Analysis-Nvidia investor dilemma: how much is too much in a stock portfolio?

By David Randall

NEW YORK (Reuters) – Outsized positions in artificial intelligence darling Nvidia have boosted portfolio managers’ returns this year but the bets stand to magnify risk if the chipmaker’s red-hot shares see a reversal of fortune.

Nvidia shares are up about 785% since the start of 2023 and have risen some 160% this year alone, boosted by demand for its chips, seen as the gold standard in the AI field. Nvidia briefly became the world’s most valuable company in June before a dip in its shares returned that title to Microsoft.

Asset managers’ holdings of the chipmaker have swelled alongside its stock price. Morningstar data showed that 355 actively managed funds held Nvidia positions that totaled 5% or more of their assets at the end of the first quarter, compared to just 108 funds in the same period last year. Funds can maintain large positions in a single holding for a variety of reasons, whether to maximize profits or to track a stock’s weight in an index to which the fund is benchmarked.

“There’s a mindset among some portfolio managers that they missed the boat on Apple or Microsoft and they don’t want to be wrong on AI,” said Jack Shannon, a senior Morningstar analyst. “They don’t want to sell.”

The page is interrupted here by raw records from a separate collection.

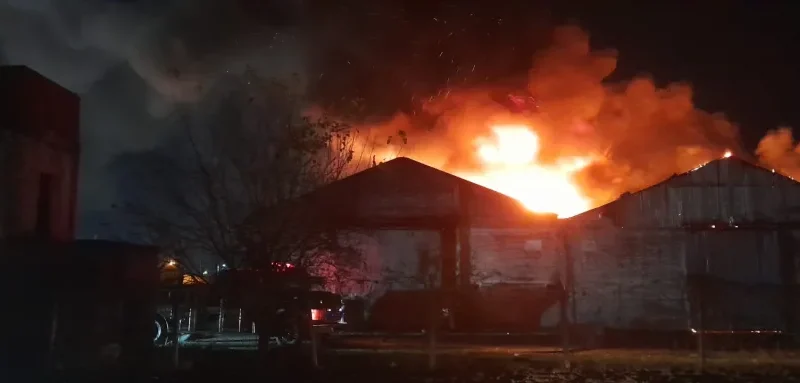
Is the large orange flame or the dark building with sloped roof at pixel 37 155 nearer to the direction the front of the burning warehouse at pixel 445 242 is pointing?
the dark building with sloped roof

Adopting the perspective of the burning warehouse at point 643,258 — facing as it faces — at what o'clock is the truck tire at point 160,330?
The truck tire is roughly at 2 o'clock from the burning warehouse.

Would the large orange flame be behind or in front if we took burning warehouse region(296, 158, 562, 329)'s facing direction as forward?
behind

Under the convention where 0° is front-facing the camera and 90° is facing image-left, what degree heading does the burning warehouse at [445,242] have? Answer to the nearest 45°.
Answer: approximately 0°

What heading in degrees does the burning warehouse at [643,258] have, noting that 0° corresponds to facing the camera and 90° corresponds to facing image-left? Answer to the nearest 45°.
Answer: approximately 0°

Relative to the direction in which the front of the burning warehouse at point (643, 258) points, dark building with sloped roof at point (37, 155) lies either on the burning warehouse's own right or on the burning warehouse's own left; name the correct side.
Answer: on the burning warehouse's own right

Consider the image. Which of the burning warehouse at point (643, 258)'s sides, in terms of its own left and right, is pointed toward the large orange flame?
back

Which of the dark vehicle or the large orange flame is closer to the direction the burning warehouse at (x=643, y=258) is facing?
the dark vehicle

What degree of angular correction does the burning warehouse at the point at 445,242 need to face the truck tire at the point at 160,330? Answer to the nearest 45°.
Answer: approximately 45° to its right
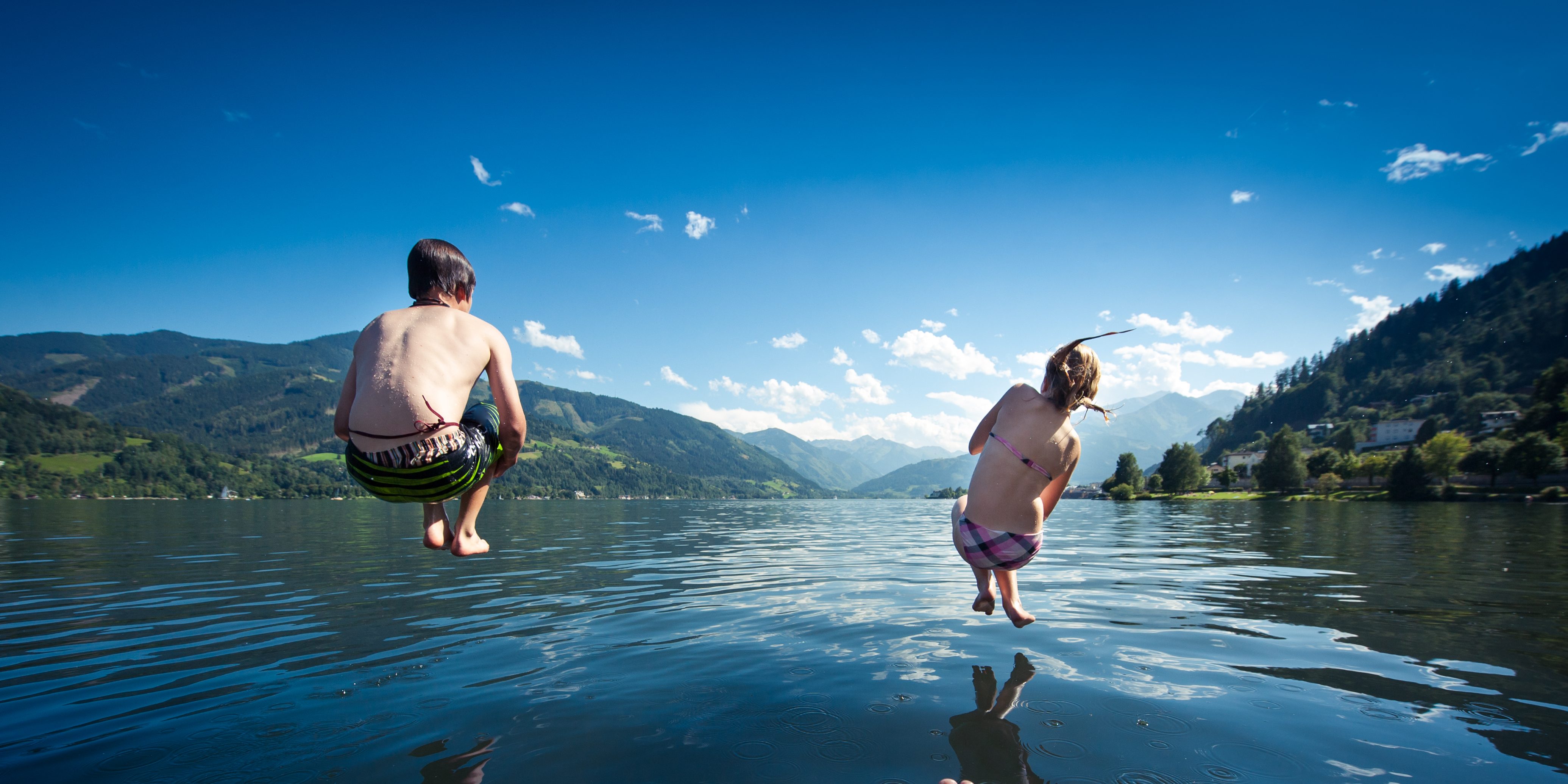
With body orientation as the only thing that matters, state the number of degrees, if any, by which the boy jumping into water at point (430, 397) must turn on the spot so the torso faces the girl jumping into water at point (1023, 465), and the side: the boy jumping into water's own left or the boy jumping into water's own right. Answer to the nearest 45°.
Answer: approximately 45° to the boy jumping into water's own right

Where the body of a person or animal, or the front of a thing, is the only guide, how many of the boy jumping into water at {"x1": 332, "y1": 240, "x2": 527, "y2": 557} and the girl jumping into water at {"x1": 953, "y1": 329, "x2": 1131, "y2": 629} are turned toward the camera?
0

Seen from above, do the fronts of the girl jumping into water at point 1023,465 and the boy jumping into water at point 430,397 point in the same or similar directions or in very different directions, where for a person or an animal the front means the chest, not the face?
same or similar directions

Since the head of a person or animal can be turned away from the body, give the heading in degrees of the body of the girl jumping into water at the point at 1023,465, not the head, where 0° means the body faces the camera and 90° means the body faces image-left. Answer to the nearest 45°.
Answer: approximately 180°

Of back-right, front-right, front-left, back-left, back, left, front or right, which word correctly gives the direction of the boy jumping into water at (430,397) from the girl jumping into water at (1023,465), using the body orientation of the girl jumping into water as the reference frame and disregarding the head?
back-left

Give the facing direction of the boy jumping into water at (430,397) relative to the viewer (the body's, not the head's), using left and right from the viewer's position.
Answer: facing away from the viewer and to the right of the viewer
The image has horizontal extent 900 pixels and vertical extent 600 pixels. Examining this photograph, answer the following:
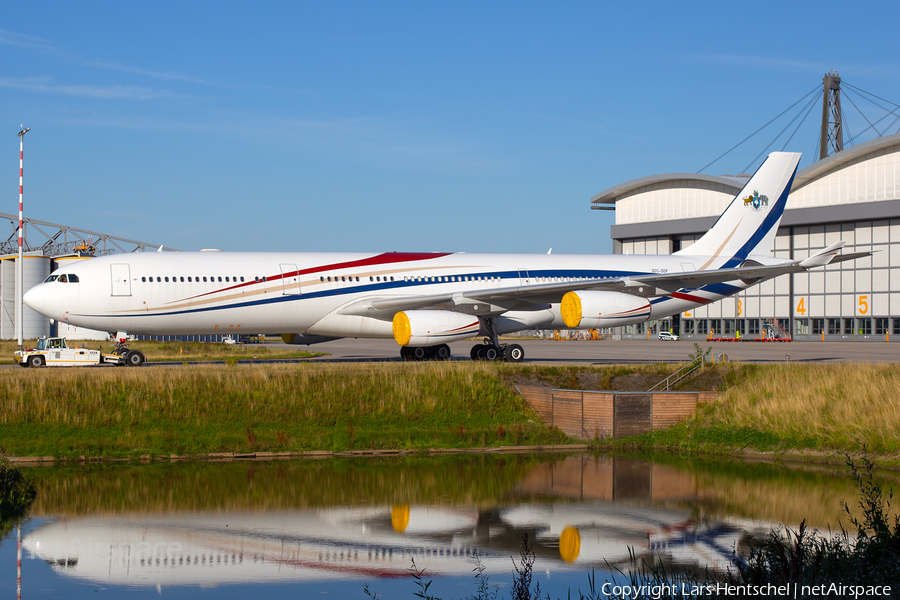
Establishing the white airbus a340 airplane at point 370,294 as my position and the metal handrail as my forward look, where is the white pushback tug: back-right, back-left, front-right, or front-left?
back-right

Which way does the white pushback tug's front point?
to the viewer's left

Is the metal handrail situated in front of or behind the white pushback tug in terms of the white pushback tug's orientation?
behind
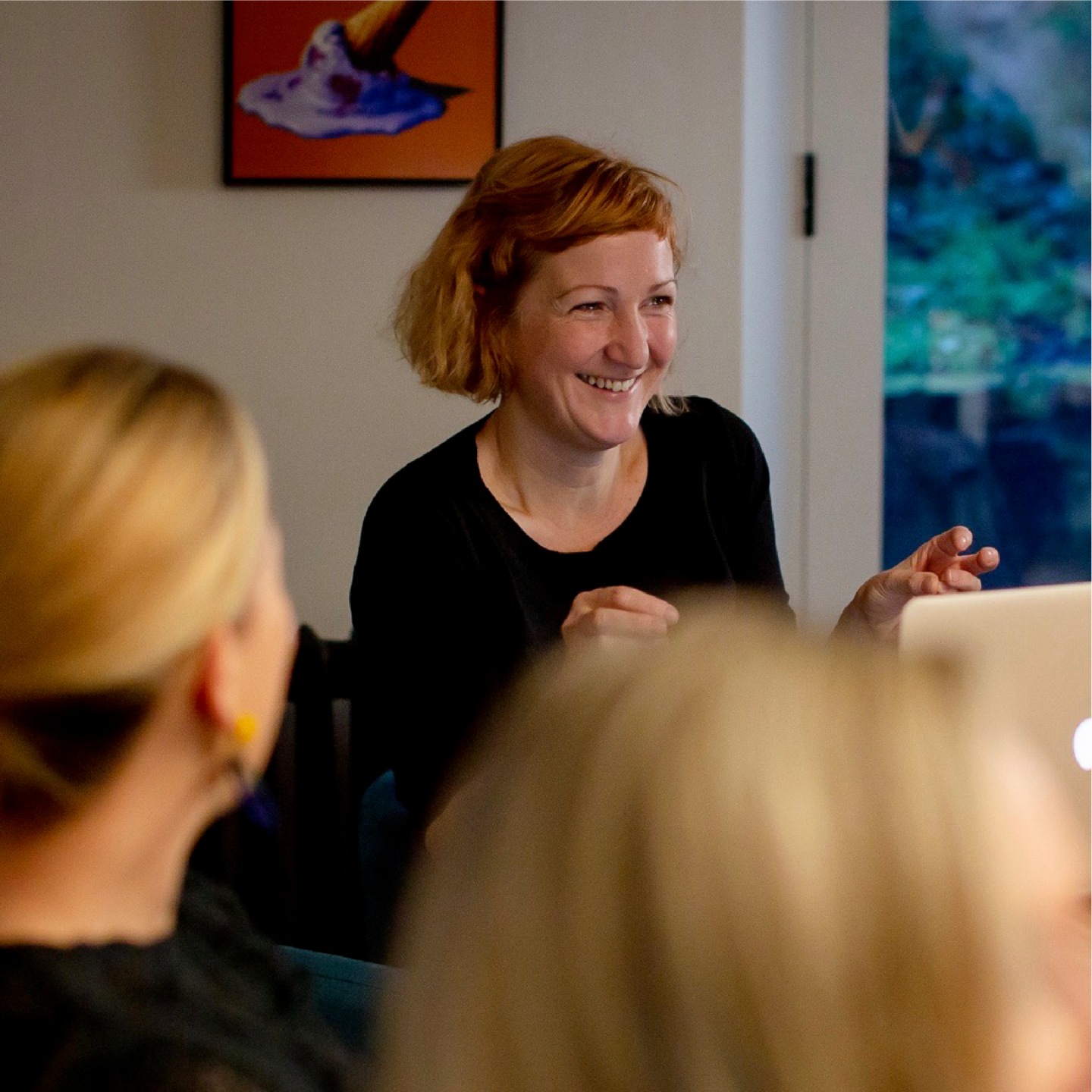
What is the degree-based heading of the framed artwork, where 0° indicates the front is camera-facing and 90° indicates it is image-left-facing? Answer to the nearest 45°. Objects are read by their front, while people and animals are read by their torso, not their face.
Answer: approximately 0°

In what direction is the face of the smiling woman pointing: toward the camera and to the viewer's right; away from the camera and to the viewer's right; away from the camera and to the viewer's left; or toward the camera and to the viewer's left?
toward the camera and to the viewer's right

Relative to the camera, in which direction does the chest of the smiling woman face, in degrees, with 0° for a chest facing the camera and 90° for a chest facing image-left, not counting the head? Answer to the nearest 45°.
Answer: approximately 315°

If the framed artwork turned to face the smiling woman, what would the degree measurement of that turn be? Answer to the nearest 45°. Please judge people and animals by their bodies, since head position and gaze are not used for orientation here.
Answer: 0° — it already faces them
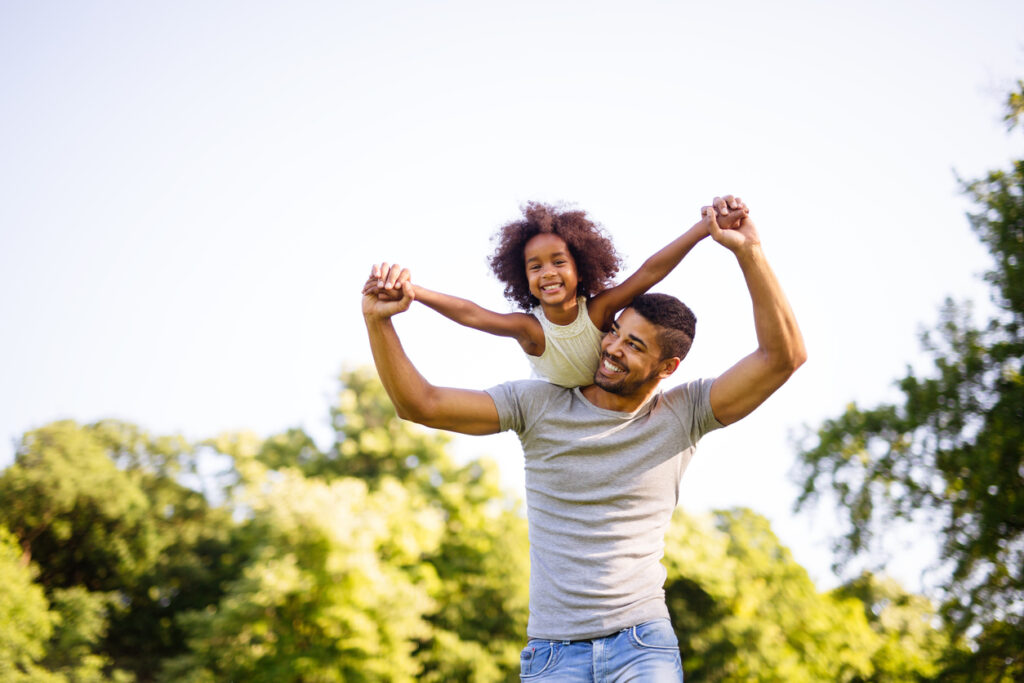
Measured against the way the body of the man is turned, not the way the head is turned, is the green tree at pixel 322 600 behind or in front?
behind

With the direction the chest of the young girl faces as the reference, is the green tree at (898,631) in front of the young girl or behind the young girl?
behind

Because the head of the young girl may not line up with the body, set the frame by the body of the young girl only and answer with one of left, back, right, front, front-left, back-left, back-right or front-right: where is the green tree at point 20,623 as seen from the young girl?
back-right

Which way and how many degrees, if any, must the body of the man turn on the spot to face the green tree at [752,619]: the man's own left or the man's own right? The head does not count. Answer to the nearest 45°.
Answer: approximately 180°

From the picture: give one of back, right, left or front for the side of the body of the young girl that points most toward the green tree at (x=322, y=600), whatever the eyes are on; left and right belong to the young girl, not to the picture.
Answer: back

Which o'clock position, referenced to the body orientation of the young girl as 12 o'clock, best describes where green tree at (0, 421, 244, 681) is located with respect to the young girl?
The green tree is roughly at 5 o'clock from the young girl.
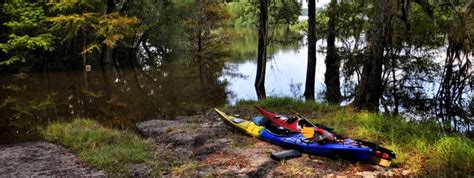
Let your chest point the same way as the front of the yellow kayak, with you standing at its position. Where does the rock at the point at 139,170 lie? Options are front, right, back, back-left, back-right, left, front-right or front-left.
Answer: left

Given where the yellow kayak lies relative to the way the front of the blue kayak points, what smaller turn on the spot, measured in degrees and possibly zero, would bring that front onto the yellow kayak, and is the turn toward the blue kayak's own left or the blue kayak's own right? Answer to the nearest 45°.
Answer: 0° — it already faces it

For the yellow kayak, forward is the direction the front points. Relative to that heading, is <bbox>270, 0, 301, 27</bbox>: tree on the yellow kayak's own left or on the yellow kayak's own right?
on the yellow kayak's own right

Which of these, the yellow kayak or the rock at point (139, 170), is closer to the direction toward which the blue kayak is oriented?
the yellow kayak

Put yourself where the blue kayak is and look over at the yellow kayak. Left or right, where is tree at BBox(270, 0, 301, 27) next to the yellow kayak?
right

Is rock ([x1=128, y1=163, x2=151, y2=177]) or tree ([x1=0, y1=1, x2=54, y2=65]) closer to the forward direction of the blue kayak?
the tree

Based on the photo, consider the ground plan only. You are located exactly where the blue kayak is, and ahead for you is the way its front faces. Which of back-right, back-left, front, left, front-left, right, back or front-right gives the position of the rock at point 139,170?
front-left

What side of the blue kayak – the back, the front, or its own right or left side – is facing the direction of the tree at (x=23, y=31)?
front

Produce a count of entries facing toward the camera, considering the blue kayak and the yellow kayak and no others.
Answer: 0

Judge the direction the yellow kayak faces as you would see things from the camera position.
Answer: facing away from the viewer and to the left of the viewer

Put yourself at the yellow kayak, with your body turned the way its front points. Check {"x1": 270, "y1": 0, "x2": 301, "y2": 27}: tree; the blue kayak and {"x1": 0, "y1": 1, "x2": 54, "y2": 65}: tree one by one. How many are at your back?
1

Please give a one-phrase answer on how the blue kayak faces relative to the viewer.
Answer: facing away from the viewer and to the left of the viewer
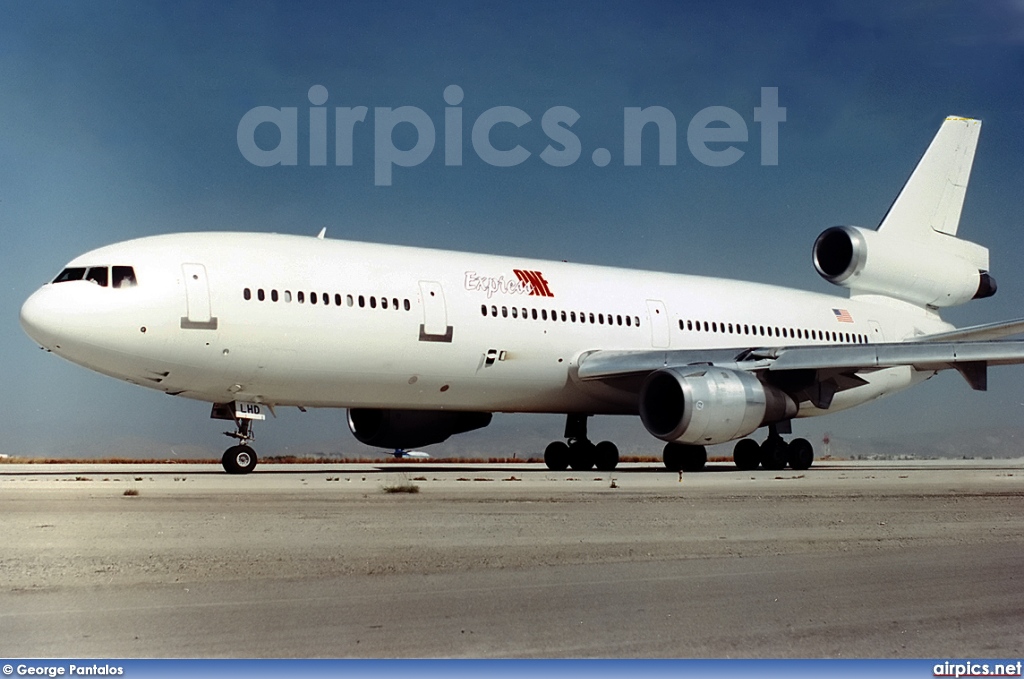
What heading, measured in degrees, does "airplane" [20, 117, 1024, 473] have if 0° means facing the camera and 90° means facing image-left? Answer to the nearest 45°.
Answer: approximately 45°
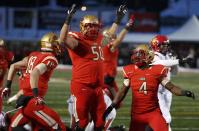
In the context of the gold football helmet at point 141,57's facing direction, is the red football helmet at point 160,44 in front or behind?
behind

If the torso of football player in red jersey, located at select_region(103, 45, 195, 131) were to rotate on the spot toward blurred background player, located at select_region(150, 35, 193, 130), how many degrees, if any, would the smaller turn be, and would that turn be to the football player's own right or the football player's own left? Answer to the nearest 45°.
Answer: approximately 180°

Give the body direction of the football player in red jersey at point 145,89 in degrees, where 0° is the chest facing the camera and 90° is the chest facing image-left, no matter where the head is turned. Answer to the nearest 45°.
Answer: approximately 0°

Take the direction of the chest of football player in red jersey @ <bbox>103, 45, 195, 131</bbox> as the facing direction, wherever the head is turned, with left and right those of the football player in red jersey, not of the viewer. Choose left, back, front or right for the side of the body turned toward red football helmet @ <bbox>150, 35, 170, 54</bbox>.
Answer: back

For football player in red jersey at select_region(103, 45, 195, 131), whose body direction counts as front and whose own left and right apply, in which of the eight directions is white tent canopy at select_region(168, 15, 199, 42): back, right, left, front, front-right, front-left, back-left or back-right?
back

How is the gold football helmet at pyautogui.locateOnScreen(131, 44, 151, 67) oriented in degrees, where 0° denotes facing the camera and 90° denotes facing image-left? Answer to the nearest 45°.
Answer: approximately 45°
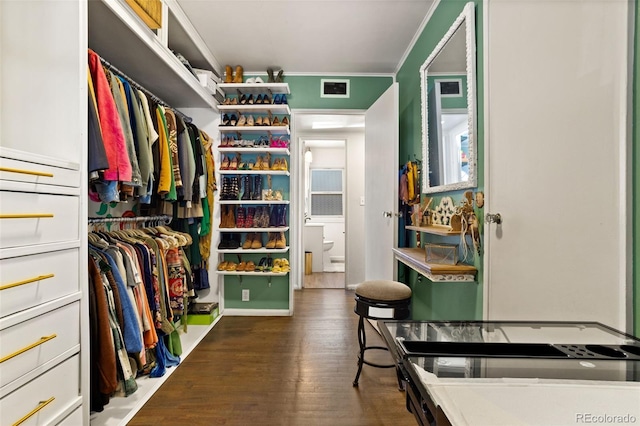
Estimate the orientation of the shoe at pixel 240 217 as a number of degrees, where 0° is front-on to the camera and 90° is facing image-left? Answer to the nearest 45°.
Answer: approximately 0°

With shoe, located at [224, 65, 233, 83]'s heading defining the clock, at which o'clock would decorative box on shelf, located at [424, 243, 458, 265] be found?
The decorative box on shelf is roughly at 11 o'clock from the shoe.

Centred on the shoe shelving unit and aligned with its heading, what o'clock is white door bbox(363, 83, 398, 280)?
The white door is roughly at 10 o'clock from the shoe shelving unit.

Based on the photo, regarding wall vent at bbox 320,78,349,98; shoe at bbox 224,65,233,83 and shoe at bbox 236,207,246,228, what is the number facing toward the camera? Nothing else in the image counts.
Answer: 3

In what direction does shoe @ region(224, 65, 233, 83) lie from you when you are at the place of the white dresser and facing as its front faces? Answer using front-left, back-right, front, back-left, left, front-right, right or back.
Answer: left

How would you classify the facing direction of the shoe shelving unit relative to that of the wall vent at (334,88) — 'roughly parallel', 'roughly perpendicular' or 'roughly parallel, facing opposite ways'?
roughly parallel

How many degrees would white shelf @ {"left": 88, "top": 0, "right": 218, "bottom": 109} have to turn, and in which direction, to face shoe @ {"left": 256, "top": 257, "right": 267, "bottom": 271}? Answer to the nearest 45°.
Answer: approximately 90° to its left

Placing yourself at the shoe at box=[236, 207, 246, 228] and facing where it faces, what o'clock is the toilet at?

The oversized positions in Nvidia are another example of how investors have cast their lots with a handful of massive growth stocks, leading to one of the most concentrated market advances ever. Nvidia alone has accounted for around a third of the S&P 500’s nearly 17% gain this year, according to S&P Dow Jones Indices.

Overall, markets are the third-narrowest since 1986, with only 24% of stocks in the S&P 500 outperforming the index in the first half, according to BofA Global Research strategists.

Funds that owned Nvidia have so far reaped the benefits. Actively-managed U.S. equity funds that held the stock were up 16.3% on average over the first six months of 2024, compared with an average 5.7% return among those that did not own Nvidia, Morningstar data showed.

Yet concentration in a single stock can hurt investors if Nvidia shares hit a rough patch. While the average price target for the stock among analysts stands at $133.45, some 3% above its current level, according to LSEG data, some market participants point to increasing competition, an expected balance between supply and demand as Nvidia ramps up production, and the company’s rich valuation as possible reasons for a downturn.

The stock trades at 39.3 times forward earnings, about 50% more than its industry median, according to LSEG.

“Does having 6% or more of your portfolio in one stock create outsized risks? The answer is obviously, yes,” said Phil Orlando, chief equity market strategist at Federated Hermes. “The fact that one stock did take off like a rocket ship doesn’t mean that it was smart … to have that many eggs in one basket.”

Investors got a taste of how concentrated positions can be a two-way street last week, following a sharp, one-day rotation out of Big Tech stocks sparked by cooler inflation data. Nvidia fell nearly 6% on Thursday, its biggest daily drop in more than two weeks, while the tech-heavy Nasdaq 100 lost about 2.2%. Both pared those losses the following day.

‘TWINGE OF REGRET’

Technology-sector funds overall have the largest weightings in Nvidia, with four Fidelity funds each holding more than 18% of their assets in the stock, according to Morningstar. Yet other, more diversified, funds appear to be taking on similar risks, with the Baron Fifth Avenue Growth fund holding nearly 15% of its portfolio in Nvidia and the Fidelity Blue Chip Growth fund holding about 13% of its portfolio in the stock. Both firms declined to comment.

Anthony Zackery, a portfolio manager at Zevenbergen Capital Investments, has owned Nvidia since 2016 and continues to maintain a core position, though he has trimmed it periodically to keep within his firm’s risk-tolerance guidelines. The fund can hold as much as 13% of one stock in growth portfolios to keep in line with weightings in its benchmark, the Russell 3000 Growth Index.

“This is a company that is at the forefront of the next trend in technology,” he said.

Some who sold out entirely, on the other hand, wish they had held on longer.

Kevin Landis, chief investment officer at Firsthand Capital Management, said he was “prudent” and took profits in 2020 in a Nvidia position he owned for several years. Still, he can’t help thinking about the gains he missed out on.

“I can’t look at any of my screens now without feeling a twinge of regret,” he said.